Below you can see a video that depicts some of the activities that were developed during the month of November 2014. The documentary was edited by me and Hichem Merouche, with the collaboration of the team, the artists, the supporters and the participants of this project.
DJART is a community project initiated by the TCD (Trans Cultural Dialogue) platform. The name combines the words ‘Djazair’ and ‘art’ that in Arabic mean respectively Algeria and neighbour. This closeness and complicity will help us explore the Algerian cultural reality open and in relation to the rest of the Mediterranean realm.
DJART is a transcultural and multi-disciplinary initiative that took place in Algiers in November 2014, which gathered students, inhabitants, local and international cultural actors and artists with diverse backgrounds around topics such as artistic mobility in the Mediterranean region, art in public space and urban commons.
The program was conceived after a study and a survey in the city of Algiers, conducted by the team, exploring the needs and urges of the addressed communities concerning artistic and cultural initiatives. It included among others, urban interventions and tours, round tables, workshops, sound installation, graffiti, outdoor concerts and street poetry.
CONTEXT
The event focuses on the current political dimension regarding mobility, citizenship, migration, colonial heritage by reflecting upon contemporary subversive art practises.
In a time when global capitalism have shortened the distances and made easier the mobility of commodities, including art works, we see that at the contrary people face more and more restrictions in the act of going beyond borders. If mobility is allowed then often it is because one owns a substantial bank account or because of institutional support.
The power relations among countries and the legal regimes that have been created – according to each nation-state and to sovra-national apparatus such as Europe, West African States (ECOWAS) and the East African Community (EAC), etc. – are establishing who can move and who cannot move, who is more “citizen” then others.
During the colonial time borders were created upon Africa for capitalist industrialization by exercising repression and death. Today as in the past the white dominating “liberal” system is perpetuating, here and there, forms of exclusions, marginalization and exploitation. Which effects did that system originate in the colonized countries behind the process of (de)colonisation? Which strategies were and are carried out to resist and not to conform to the imposed systems including the western artistic canonical parameters? What is the responsibility of Europe in modern migration patterns? How is it possible that on one side it spreads “democratic values” while at the same time is neglecting selected categories of people to approach costs on the other side of the Mediterranean sea?
In the last years many countries from the Mediterranean area are facing radical changes in politics, economy and society. Modes and spheres of life are put into discussion. Where does art situate itself in this very moment? How does it respond to and accompany these changes? How can art be used as a decolonial option?

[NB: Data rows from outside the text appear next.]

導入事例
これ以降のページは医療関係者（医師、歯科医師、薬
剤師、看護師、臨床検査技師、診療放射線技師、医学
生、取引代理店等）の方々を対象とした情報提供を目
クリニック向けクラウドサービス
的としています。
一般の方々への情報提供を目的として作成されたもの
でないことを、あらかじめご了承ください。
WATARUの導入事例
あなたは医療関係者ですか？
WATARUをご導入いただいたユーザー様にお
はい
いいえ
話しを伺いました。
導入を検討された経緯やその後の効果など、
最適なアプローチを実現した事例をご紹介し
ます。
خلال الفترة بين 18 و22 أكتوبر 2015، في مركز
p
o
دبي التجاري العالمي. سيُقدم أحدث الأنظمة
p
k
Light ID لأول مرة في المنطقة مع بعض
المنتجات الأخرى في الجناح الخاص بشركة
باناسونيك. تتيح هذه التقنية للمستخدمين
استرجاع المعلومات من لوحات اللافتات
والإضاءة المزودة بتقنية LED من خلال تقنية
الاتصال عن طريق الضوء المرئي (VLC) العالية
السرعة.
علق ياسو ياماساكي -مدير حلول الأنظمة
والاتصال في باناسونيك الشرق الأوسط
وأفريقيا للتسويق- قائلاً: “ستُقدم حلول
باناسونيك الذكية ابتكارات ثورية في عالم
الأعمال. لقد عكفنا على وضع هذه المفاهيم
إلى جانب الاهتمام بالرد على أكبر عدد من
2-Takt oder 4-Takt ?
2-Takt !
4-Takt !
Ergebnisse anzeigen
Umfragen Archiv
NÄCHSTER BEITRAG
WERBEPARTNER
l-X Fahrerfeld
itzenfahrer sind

To meet in Algeria means to us a possibility to reflect on these and more questions, to exchange knowledge and experiences that departs from different social/political contexts. To learn different histories that we may have not heard before. To create narratives that transcends borders being aware and critical toward the constitutive hegemonic structures.
We want to explore how cultural/artistic networks, such as TCD, grassroots movement, collective identities and migration flows can and are changing the discourse and practises of “citizenship”. We aim to give visibility to forms of self-determination and political subjectivity in society. Forms that are critically challenging the dominant narratives and stereotypical categorized thinking trough emancipatory art.
DJART seek also to reclaim, recuperate and creating spaces with the local community, spaces there are not just physical but also of participation, coming together, sharing, cohesion and exchange.
This involves an occasion to generate constructive and proactive confrontations, discourses, practices and future collaborations among different actors, general public, artists, researchers, youth, associations and institutions.